Ha cominciato a ballare a sei anni e a sognare l’Opéra a sette. «Per mesi chiesi a mia madre di portarmi a un balletto. Alla fine assistemmo a una rappresentazione del Don Chisciotte. E subito sognai di interpretare un giorno una di quelle donne dal carattere forte, mediterraneo». Lo scorso 5 gennaio Valentine Colasante era proprio Kitri, nel Don Chisciotte, con la stessa coreografia di Rudolf Nureyev che aveva visto da bambina. E alla fine dello spettacolo, a sorpresa, Aurélie Dupont, direttrice della compagnia all’Opéra di Parigi, è salita sul palcoscenico: ha annunciato al pubblico che lei, Valentine, era stata nominata étoile. Come ha reagito? Mi sono chiesta se fosse davvero realtà. E ho pianto. Proprio lei, che ha fama di avere una grinta incredibile, si è commossa? Sono una donna e una ballerina di temperamento, un’appassionata. Ma sono anche sensibile e voglio dimostrarlo. Nel balletto mi hanno associata spesso a ruoli con tanto carattere, ma adesso sto cominciando a interpretarne di più romantici. È nata a Parigi ma suo padre è romano (pianista di jazz) e sua mamma milanese (insegnante di danza). Cosa c’è d’italiano in lei? Se guardo ai miei amici francesi, mi rendo conto che nella mia famiglia siamo più uniti. So che posso contare davvero molto sui miei genitori, su mio fratello e su mia sorella. È una vera giramondo della danza. Città preferita? Roma, senza dubbio, anche rispetto a Parigi. Poi mi piacciono tanto anche New York, Tokyo e Sydney. Ma alla fine Roma resta la città del cuore. Perché? Mi ricorda mia nonna, che ora non c’è più: Luciana, un raggio di sole. Viveva dietro al Colosseo, dove
vado ancora spesso. Lì mi conoscono tutti, ho i miei luoghi rituali, pure la pizzeria al taglio.
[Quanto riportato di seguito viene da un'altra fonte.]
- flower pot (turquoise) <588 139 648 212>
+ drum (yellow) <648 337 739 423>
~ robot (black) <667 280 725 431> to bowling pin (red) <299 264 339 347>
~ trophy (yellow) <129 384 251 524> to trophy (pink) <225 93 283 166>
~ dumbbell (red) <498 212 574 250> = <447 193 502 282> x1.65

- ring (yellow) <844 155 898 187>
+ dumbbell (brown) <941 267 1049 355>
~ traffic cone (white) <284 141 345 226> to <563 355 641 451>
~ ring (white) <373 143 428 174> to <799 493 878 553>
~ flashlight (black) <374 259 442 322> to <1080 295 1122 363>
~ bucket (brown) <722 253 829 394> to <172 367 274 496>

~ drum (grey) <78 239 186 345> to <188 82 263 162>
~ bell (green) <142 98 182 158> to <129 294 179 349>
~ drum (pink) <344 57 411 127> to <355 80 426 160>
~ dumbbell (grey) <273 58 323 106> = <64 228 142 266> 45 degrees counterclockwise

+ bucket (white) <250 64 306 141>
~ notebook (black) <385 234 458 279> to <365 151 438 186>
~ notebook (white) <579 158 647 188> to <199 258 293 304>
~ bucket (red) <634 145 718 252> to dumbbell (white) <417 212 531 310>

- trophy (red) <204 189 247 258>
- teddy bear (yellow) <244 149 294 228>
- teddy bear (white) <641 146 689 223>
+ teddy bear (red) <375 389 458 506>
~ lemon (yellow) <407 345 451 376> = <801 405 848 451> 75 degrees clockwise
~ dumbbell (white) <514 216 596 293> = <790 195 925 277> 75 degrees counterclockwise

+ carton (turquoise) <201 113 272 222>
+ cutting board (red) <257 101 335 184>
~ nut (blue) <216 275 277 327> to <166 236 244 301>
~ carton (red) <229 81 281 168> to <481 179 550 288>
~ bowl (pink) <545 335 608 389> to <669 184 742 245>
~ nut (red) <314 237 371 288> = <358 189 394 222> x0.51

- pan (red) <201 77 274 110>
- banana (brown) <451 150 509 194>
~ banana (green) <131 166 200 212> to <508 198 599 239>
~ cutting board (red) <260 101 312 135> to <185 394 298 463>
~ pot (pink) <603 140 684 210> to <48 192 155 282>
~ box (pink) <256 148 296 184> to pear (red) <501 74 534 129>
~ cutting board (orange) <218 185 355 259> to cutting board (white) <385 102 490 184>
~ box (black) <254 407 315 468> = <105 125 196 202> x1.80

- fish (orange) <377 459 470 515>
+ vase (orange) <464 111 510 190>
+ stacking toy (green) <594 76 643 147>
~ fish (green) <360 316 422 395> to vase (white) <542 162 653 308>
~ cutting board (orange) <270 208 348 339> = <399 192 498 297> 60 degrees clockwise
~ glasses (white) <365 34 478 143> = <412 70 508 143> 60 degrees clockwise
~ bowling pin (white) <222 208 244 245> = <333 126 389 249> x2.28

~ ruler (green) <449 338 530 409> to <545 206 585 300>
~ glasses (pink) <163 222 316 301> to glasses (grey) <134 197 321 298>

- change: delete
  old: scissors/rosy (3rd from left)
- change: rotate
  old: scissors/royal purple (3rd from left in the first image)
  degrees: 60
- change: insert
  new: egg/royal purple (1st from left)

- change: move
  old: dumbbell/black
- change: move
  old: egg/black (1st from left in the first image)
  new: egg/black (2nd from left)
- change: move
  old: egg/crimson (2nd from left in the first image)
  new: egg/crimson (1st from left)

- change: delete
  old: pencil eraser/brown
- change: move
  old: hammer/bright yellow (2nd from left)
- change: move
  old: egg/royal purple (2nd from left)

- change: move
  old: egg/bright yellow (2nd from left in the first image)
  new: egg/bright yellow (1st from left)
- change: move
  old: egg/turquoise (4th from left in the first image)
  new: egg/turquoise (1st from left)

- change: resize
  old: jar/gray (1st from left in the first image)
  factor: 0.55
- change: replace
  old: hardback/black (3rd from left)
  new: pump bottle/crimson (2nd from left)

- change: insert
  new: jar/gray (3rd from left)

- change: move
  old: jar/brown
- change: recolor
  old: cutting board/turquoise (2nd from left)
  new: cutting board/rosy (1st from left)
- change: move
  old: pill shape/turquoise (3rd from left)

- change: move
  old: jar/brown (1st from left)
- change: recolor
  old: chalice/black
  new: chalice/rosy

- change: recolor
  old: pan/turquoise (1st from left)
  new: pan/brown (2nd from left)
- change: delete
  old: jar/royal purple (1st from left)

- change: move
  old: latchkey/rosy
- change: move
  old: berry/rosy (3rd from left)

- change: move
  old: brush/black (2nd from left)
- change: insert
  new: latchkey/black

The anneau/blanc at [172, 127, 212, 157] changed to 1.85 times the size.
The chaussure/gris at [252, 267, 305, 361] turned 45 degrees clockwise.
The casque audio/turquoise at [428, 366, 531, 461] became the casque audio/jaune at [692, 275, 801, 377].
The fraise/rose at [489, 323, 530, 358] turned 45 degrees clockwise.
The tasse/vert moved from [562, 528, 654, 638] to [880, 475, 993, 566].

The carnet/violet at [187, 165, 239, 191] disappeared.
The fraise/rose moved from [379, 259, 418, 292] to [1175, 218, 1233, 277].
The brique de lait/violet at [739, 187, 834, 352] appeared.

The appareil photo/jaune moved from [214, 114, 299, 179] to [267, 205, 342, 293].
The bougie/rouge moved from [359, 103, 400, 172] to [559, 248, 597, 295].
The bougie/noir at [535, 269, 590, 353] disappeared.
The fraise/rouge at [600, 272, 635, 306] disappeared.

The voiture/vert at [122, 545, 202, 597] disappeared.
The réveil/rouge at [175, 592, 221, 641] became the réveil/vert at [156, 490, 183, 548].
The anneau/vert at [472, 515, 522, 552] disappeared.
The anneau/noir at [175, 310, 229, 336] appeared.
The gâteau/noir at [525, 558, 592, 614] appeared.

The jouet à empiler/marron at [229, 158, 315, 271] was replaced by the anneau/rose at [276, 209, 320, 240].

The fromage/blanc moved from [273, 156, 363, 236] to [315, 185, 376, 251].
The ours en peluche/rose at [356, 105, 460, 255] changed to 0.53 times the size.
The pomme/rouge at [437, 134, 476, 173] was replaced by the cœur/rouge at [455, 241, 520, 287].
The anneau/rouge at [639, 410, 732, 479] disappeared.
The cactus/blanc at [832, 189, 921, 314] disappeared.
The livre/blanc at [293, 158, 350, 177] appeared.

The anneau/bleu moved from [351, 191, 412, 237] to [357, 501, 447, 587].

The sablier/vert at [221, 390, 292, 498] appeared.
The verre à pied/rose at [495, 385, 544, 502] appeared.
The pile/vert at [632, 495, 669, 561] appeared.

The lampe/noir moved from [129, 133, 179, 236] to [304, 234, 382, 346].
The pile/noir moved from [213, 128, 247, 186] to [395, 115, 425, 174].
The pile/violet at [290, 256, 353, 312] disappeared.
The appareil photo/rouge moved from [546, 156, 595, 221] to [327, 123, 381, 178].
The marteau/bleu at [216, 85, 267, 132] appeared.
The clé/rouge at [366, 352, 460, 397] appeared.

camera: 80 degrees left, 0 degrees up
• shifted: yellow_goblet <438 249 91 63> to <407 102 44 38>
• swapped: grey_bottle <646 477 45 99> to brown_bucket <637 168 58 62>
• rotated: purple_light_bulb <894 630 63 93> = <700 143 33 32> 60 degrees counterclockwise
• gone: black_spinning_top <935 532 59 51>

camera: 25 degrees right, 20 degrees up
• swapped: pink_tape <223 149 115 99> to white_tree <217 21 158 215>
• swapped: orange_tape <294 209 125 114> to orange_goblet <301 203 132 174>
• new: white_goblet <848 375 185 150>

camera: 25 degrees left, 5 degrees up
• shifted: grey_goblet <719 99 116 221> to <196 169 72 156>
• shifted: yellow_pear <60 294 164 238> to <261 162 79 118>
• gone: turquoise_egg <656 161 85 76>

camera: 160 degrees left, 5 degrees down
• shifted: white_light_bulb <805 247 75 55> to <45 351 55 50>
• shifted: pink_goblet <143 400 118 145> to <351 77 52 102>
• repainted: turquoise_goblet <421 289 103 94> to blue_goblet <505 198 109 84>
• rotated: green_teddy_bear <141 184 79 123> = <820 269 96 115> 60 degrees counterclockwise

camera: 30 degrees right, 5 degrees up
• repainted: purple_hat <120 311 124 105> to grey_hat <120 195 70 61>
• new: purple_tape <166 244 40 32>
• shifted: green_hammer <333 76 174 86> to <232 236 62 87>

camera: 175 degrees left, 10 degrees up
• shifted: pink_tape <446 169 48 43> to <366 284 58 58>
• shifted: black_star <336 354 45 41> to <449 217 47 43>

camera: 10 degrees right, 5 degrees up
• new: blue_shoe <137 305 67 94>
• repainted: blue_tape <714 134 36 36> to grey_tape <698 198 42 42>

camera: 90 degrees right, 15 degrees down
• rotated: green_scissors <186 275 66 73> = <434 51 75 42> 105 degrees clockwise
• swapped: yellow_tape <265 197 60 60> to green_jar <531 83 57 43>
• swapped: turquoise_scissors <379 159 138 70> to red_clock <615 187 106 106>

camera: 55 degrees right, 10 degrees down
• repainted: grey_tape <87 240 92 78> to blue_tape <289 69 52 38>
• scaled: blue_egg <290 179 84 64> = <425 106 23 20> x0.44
Un luogo che consiglia a chi visita Roma?
Il buco della serratura sull’Aventino, da dove si vede il Cupolone.
E uno a Parigi?
Il quartiere dove abito, intorno a rue des Martyrs, e da lì su fino a Montmartre, perché a me piace la vecchia Parigi. A parte un’eccezione.
Quale?
La Philarmonie, opera di Jean Nouvel. Mi appassiona non tanto per l’architettura, quanto per l’atmosfera e per l’acustica, che è perfetta.
La sera quali altri luoghi frequenta?
La Closerie des Lilas, una brasserie dove ogni tanto si esibisce anche mio padre. E Il professore, ristorante italiano originale e sofisticato.
Una étoile può permettersi di essere golosa ?
Mangio poco, ma voglio mangiare bene. Sono anche una brava cuoca.
Cavalli di battaglia?
Cannelloni con ricotta e spinaci. E involtini di carne: rigorosamente con la salvia dentro.
Quale musica ascolta?
Classica: Chopin è il mio preferito. E tanto jazz. Sono una fan di Nina Simone. E negli ultimi tempi ascolto spesso Gregory Porter.
Il luogo sperduto dove si ricarica?
Una casa vicino a Perros-Guirrec, sulla costa di granito rosa della Bretagna. È così riposante: lì finalmente mi posso annoiare. E annoiarsi, per un’iperattiva come me, è molto salutare.
Nella danza quali sono i suoi coreografi preferiti?
Per il classico Nureyev, che è difficile, ma alla fine ti dà una sensazione di libertà. Poi, nel contemporaneo, Pina Bausch. Ho interpretato di recente Eletta, nella sua versione di La sagra della primavera. Emotivamente ha sbloccato tante cose in me. La Bausch ti mette a nudo, in senso proprio e figurato. Non pensavo di poterlo fare fino a quel punto. E invece ci sono riuscita.